Yesterday we had a CPU performance problem on one of our SQL servers. We use a tool called DPA that clearly showed one query using a ton of CPU (more than any other query by a long shot). However, when I opened Query Store and looked at "Top Resource Consuming Queries by CPU", the query did not show up at all in the same time period. According to DPA, the query started using a new plan which caused the CPU spike. I wanted to go into Query Store and force the old plan but was not able to do so.
I did find this article that talks about this sort of thing happening but I'm not sure what to do with it...
Anyone experience this before and know how to solve it?
The article suggests building a function to find the handle for the query and then use that handle to find it in the query store.
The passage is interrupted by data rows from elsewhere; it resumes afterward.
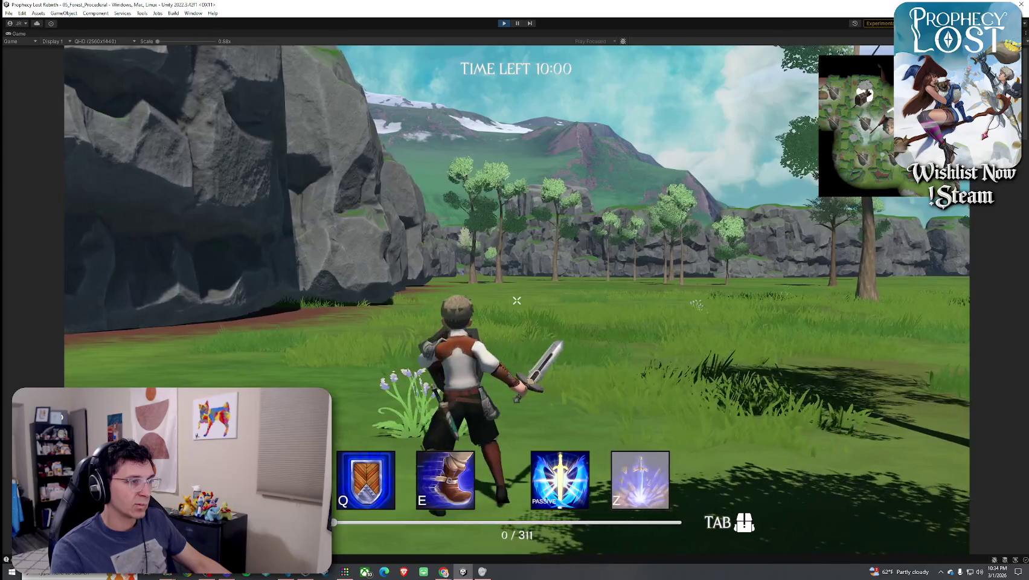
{"action": "key", "text": "a"}
{"action": "key", "text": "w"}
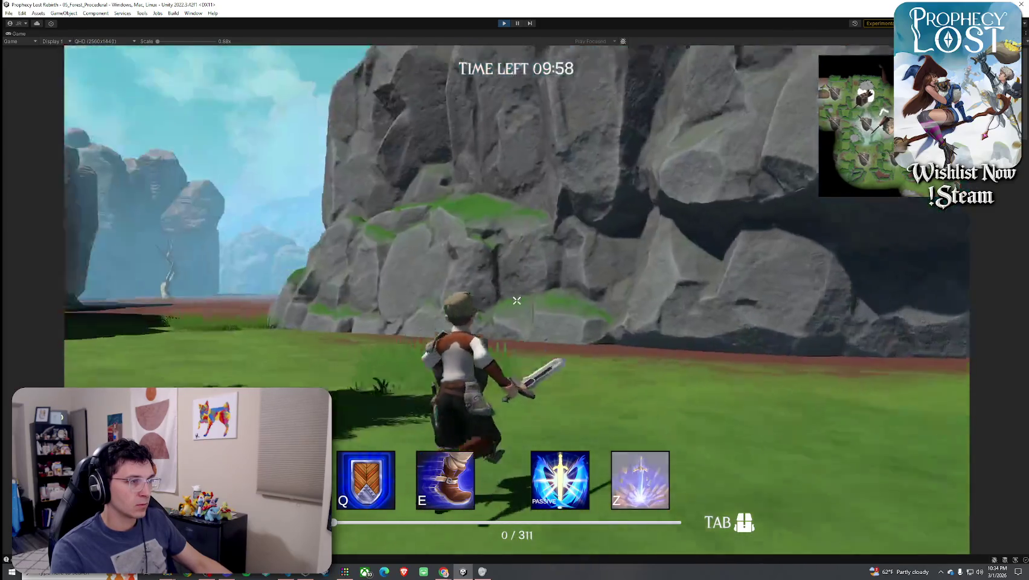
{"action": "key", "text": "Tab"}
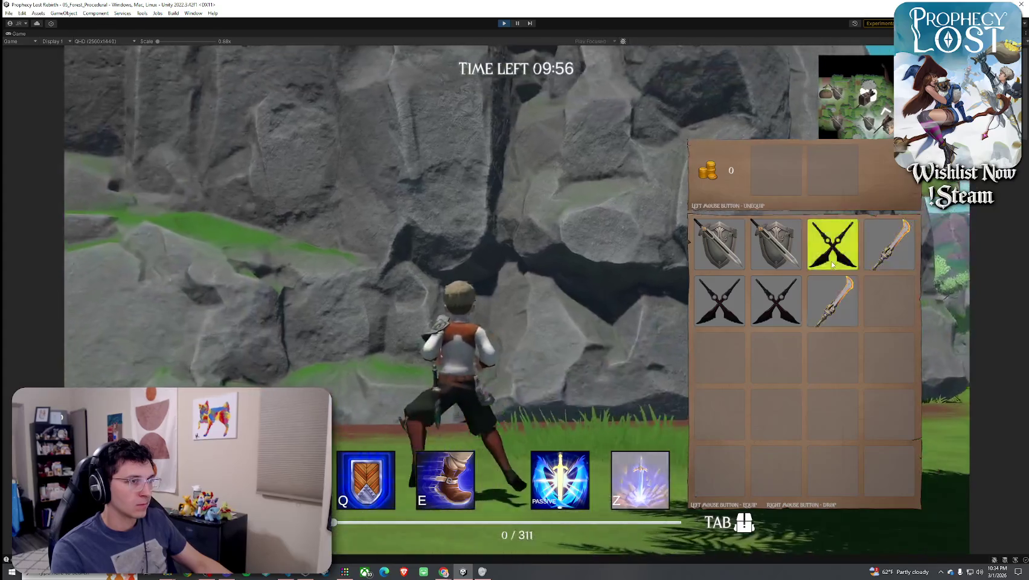
Close the inventory, swing a fiery attack, and run through the canyon along the cliffs
{"action": "key", "text": "Tab"}
{"action": "left_click", "coordinate": [516, 301]}
{"action": "key", "text": "w"}
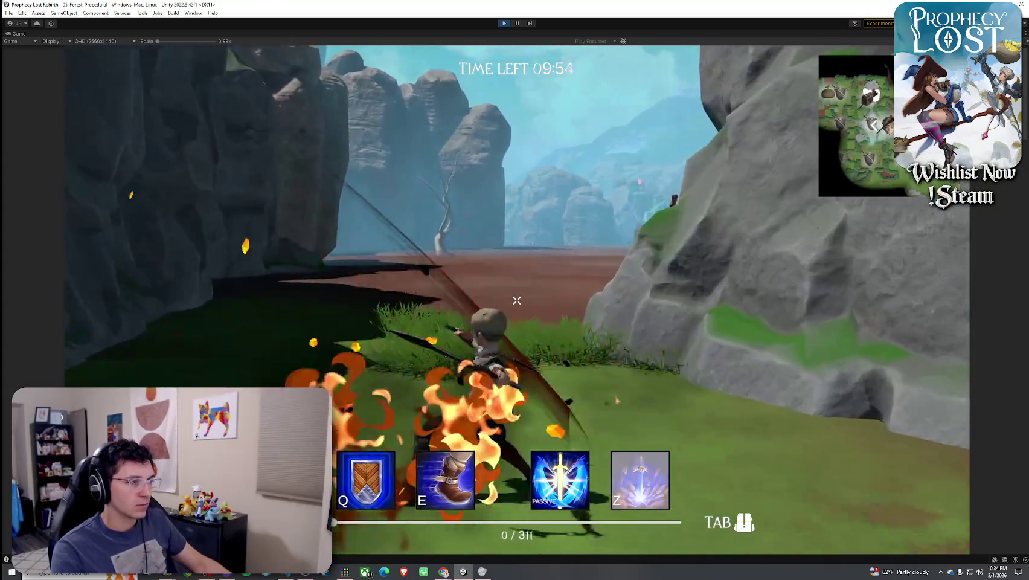
{"action": "key", "text": "w"}
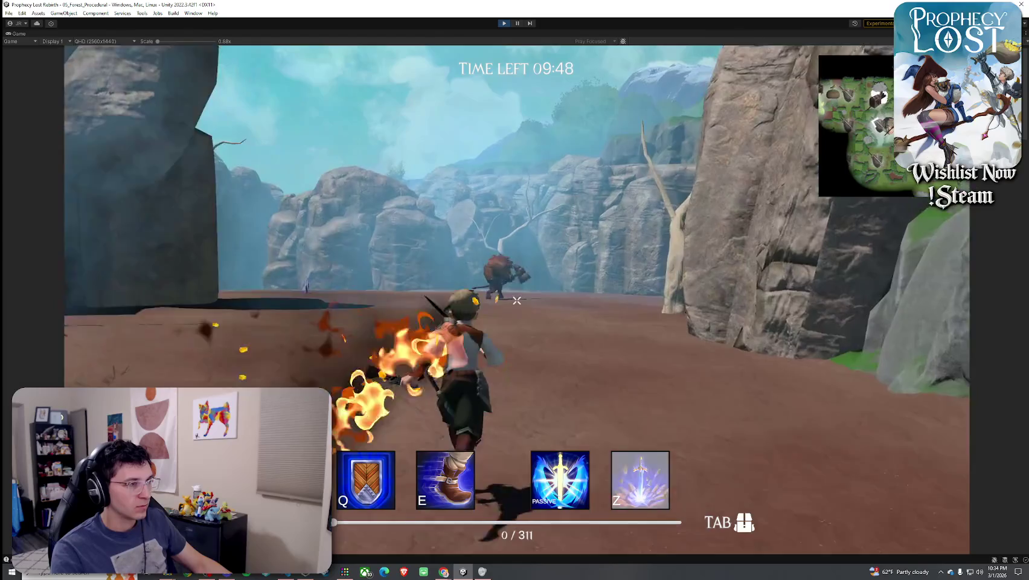
{"action": "key", "text": "w"}
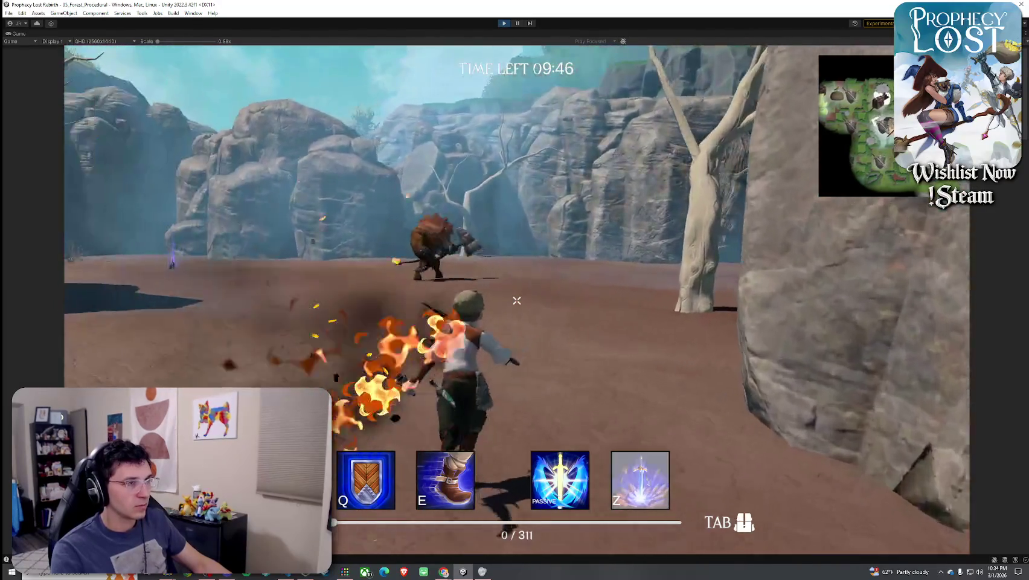
{"action": "key", "text": "w"}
Is there a problem with doing something like that?
In the interface, it is possible to force a query plan. I just don't know how to do that through sql scripts. So, even if I find the query in the query store tables, I wouldn't know how to force the old plan. I did rerun statistics on the table in question and it has started using the old plan again. So for now, I'm fine. I'm just worried it will decide to use the bad plan again so I'd like to force the old one.
Ah... got it. Unfortunately, I'll not be of any help there. When I find such queries, I use one of several available methods to prevent the plan from going bad due to parameter sniffing, etc. I also keep column and index stats up to snuff. What that all means is that when there's actually a good plan change, it can change.
Update all stats on all tables in all databases every two weeks. Also have autoupdate stats on. You'd think that would be good enough.
If you have tables that have an ever increasing key, it frequently won't be, even with auto-stats turned on, especially for larger tables. You also have to remember that a particular code run taking a bunch of extra time to execute might just be because the optimizer has determined that the stats need to be updated and, by default, will do so asynchronously prior to the actual execution of your query.